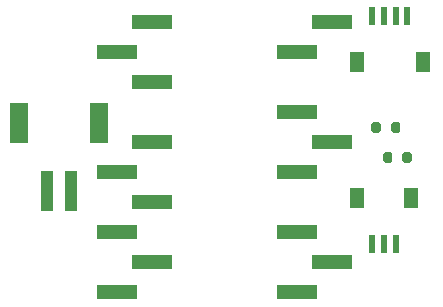
<source format=gbr>
%TF.GenerationSoftware,KiCad,Pcbnew,5.1.9-1.fc32*%
%TF.CreationDate,2021-02-16T11:33:07-08:00*%
%TF.ProjectId,tinypico-io,74696e79-7069-4636-9f2d-696f2e6b6963,1.0.0*%
%TF.SameCoordinates,Original*%
%TF.FileFunction,Soldermask,Top*%
%TF.FilePolarity,Negative*%
%FSLAX46Y46*%
G04 Gerber Fmt 4.6, Leading zero omitted, Abs format (unit mm)*
G04 Created by KiCad (PCBNEW 5.1.9-1.fc32) date 2021-02-16 11:33:07*
%MOMM*%
%LPD*%
G01*
G04 APERTURE LIST*
%ADD10R,3.429991X1.270000*%
%ADD11R,0.600000X1.550000*%
%ADD12R,1.200000X1.800000*%
%ADD13R,1.500000X3.400000*%
%ADD14R,1.000000X3.500000*%
G04 APERTURE END LIST*
D10*
%TO.C,U1*%
X140920010Y-99525000D03*
X143839990Y-81745000D03*
X143839990Y-96985000D03*
X143839990Y-91905000D03*
X143839990Y-86825000D03*
X140920010Y-84285000D03*
X140920010Y-94445000D03*
X143839990Y-102065000D03*
X140920010Y-104605000D03*
X159079990Y-81745000D03*
X156160010Y-84285000D03*
X156160010Y-89365000D03*
X159079990Y-91905000D03*
X156160010Y-94445000D03*
X156160010Y-99525000D03*
X159079990Y-102065000D03*
X156160010Y-104605000D03*
%TD*%
%TO.C,R2*%
G36*
G01*
X165085000Y-93485000D02*
X165085000Y-92935000D01*
G75*
G02*
X165285000Y-92735000I200000J0D01*
G01*
X165685000Y-92735000D01*
G75*
G02*
X165885000Y-92935000I0J-200000D01*
G01*
X165885000Y-93485000D01*
G75*
G02*
X165685000Y-93685000I-200000J0D01*
G01*
X165285000Y-93685000D01*
G75*
G02*
X165085000Y-93485000I0J200000D01*
G01*
G37*
G36*
G01*
X163435000Y-93485000D02*
X163435000Y-92935000D01*
G75*
G02*
X163635000Y-92735000I200000J0D01*
G01*
X164035000Y-92735000D01*
G75*
G02*
X164235000Y-92935000I0J-200000D01*
G01*
X164235000Y-93485000D01*
G75*
G02*
X164035000Y-93685000I-200000J0D01*
G01*
X163635000Y-93685000D01*
G75*
G02*
X163435000Y-93485000I0J200000D01*
G01*
G37*
%TD*%
%TO.C,R1*%
G36*
G01*
X164105000Y-90935000D02*
X164105000Y-90385000D01*
G75*
G02*
X164305000Y-90185000I200000J0D01*
G01*
X164705000Y-90185000D01*
G75*
G02*
X164905000Y-90385000I0J-200000D01*
G01*
X164905000Y-90935000D01*
G75*
G02*
X164705000Y-91135000I-200000J0D01*
G01*
X164305000Y-91135000D01*
G75*
G02*
X164105000Y-90935000I0J200000D01*
G01*
G37*
G36*
G01*
X162455000Y-90935000D02*
X162455000Y-90385000D01*
G75*
G02*
X162655000Y-90185000I200000J0D01*
G01*
X163055000Y-90185000D01*
G75*
G02*
X163255000Y-90385000I0J-200000D01*
G01*
X163255000Y-90935000D01*
G75*
G02*
X163055000Y-91135000I-200000J0D01*
G01*
X162655000Y-91135000D01*
G75*
G02*
X162455000Y-90935000I0J200000D01*
G01*
G37*
%TD*%
D11*
%TO.C,J3*%
X165500000Y-81250000D03*
X164500000Y-81250000D03*
X163500000Y-81250000D03*
X162500000Y-81250000D03*
D12*
X161200000Y-85125000D03*
X166800000Y-85125000D03*
%TD*%
%TO.C,J2*%
X161200000Y-96625000D03*
X165800000Y-96625000D03*
D11*
X162500000Y-100500000D03*
X164500000Y-100500000D03*
X163500000Y-100500000D03*
%TD*%
D13*
%TO.C,J1*%
X139350000Y-90250000D03*
X132650000Y-90250000D03*
D14*
X137000000Y-96000000D03*
X135000000Y-96000000D03*
%TD*%
M02*

</source>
+--
## WHAT THE TASK REQUIRES
Print the records again exactly, without the pictures.

## EXERCISE RESPONSE
<source format=gbr>
%TF.GenerationSoftware,KiCad,Pcbnew,5.1.9-1.fc32*%
%TF.CreationDate,2021-02-16T11:33:07-08:00*%
%TF.ProjectId,tinypico-io,74696e79-7069-4636-9f2d-696f2e6b6963,1.0.0*%
%TF.SameCoordinates,Original*%
%TF.FileFunction,Soldermask,Top*%
%TF.FilePolarity,Negative*%
%FSLAX46Y46*%
G04 Gerber Fmt 4.6, Leading zero omitted, Abs format (unit mm)*
G04 Created by KiCad (PCBNEW 5.1.9-1.fc32) date 2021-02-16 11:33:07*
%MOMM*%
%LPD*%
G01*
G04 APERTURE LIST*
%ADD10R,3.429991X1.270000*%
%ADD11R,0.600000X1.550000*%
%ADD12R,1.200000X1.800000*%
%ADD13R,1.500000X3.400000*%
%ADD14R,1.000000X3.500000*%
G04 APERTURE END LIST*
D10*
%TO.C,U1*%
X140920010Y-99525000D03*
X143839990Y-81745000D03*
X143839990Y-96985000D03*
X143839990Y-91905000D03*
X143839990Y-86825000D03*
X140920010Y-84285000D03*
X140920010Y-94445000D03*
X143839990Y-102065000D03*
X140920010Y-104605000D03*
X159079990Y-81745000D03*
X156160010Y-84285000D03*
X156160010Y-89365000D03*
X159079990Y-91905000D03*
X156160010Y-94445000D03*
X156160010Y-99525000D03*
X159079990Y-102065000D03*
X156160010Y-104605000D03*
%TD*%
%TO.C,R2*%
G36*
G01*
X165085000Y-93485000D02*
X165085000Y-92935000D01*
G75*
G02*
X165285000Y-92735000I200000J0D01*
G01*
X165685000Y-92735000D01*
G75*
G02*
X165885000Y-92935000I0J-200000D01*
G01*
X165885000Y-93485000D01*
G75*
G02*
X165685000Y-93685000I-200000J0D01*
G01*
X165285000Y-93685000D01*
G75*
G02*
X165085000Y-93485000I0J200000D01*
G01*
G37*
G36*
G01*
X163435000Y-93485000D02*
X163435000Y-92935000D01*
G75*
G02*
X163635000Y-92735000I200000J0D01*
G01*
X164035000Y-92735000D01*
G75*
G02*
X164235000Y-92935000I0J-200000D01*
G01*
X164235000Y-93485000D01*
G75*
G02*
X164035000Y-93685000I-200000J0D01*
G01*
X163635000Y-93685000D01*
G75*
G02*
X163435000Y-93485000I0J200000D01*
G01*
G37*
%TD*%
%TO.C,R1*%
G36*
G01*
X164105000Y-90935000D02*
X164105000Y-90385000D01*
G75*
G02*
X164305000Y-90185000I200000J0D01*
G01*
X164705000Y-90185000D01*
G75*
G02*
X164905000Y-90385000I0J-200000D01*
G01*
X164905000Y-90935000D01*
G75*
G02*
X164705000Y-91135000I-200000J0D01*
G01*
X164305000Y-91135000D01*
G75*
G02*
X164105000Y-90935000I0J200000D01*
G01*
G37*
G36*
G01*
X162455000Y-90935000D02*
X162455000Y-90385000D01*
G75*
G02*
X162655000Y-90185000I200000J0D01*
G01*
X163055000Y-90185000D01*
G75*
G02*
X163255000Y-90385000I0J-200000D01*
G01*
X163255000Y-90935000D01*
G75*
G02*
X163055000Y-91135000I-200000J0D01*
G01*
X162655000Y-91135000D01*
G75*
G02*
X162455000Y-90935000I0J200000D01*
G01*
G37*
%TD*%
D11*
%TO.C,J3*%
X165500000Y-81250000D03*
X164500000Y-81250000D03*
X163500000Y-81250000D03*
X162500000Y-81250000D03*
D12*
X161200000Y-85125000D03*
X166800000Y-85125000D03*
%TD*%
%TO.C,J2*%
X161200000Y-96625000D03*
X165800000Y-96625000D03*
D11*
X162500000Y-100500000D03*
X164500000Y-100500000D03*
X163500000Y-100500000D03*
%TD*%
D13*
%TO.C,J1*%
X139350000Y-90250000D03*
X132650000Y-90250000D03*
D14*
X137000000Y-96000000D03*
X135000000Y-96000000D03*
%TD*%
M02*

</source>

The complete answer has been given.